======== Information provided

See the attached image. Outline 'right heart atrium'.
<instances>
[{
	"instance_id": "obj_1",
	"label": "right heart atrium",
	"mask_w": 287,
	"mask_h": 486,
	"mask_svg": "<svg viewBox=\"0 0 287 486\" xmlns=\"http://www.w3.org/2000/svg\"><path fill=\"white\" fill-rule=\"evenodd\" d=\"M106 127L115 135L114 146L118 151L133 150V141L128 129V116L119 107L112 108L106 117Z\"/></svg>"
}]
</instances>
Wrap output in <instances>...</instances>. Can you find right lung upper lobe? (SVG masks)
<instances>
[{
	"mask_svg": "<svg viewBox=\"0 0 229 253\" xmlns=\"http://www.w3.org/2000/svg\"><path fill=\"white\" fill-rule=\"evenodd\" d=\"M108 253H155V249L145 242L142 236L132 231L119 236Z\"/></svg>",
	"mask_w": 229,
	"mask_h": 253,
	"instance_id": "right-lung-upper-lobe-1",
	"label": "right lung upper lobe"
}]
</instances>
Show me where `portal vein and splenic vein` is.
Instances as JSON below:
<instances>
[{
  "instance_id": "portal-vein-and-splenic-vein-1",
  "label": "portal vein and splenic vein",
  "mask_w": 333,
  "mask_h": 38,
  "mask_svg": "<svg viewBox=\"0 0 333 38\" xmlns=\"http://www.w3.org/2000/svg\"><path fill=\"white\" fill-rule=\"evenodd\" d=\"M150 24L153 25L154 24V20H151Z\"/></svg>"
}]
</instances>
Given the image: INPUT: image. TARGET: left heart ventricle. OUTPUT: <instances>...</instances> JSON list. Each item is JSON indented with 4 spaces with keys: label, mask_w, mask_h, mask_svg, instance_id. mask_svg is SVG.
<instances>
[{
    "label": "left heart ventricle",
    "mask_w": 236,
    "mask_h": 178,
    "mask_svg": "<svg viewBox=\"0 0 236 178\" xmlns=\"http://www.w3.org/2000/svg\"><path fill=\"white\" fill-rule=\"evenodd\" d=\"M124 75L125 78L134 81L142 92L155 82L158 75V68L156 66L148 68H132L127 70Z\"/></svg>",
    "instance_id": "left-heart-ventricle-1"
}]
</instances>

================

How many lines in the entries above contain the string "upper"? Case counts, and the reply should be the number alone.

▶ **Completed task**: 3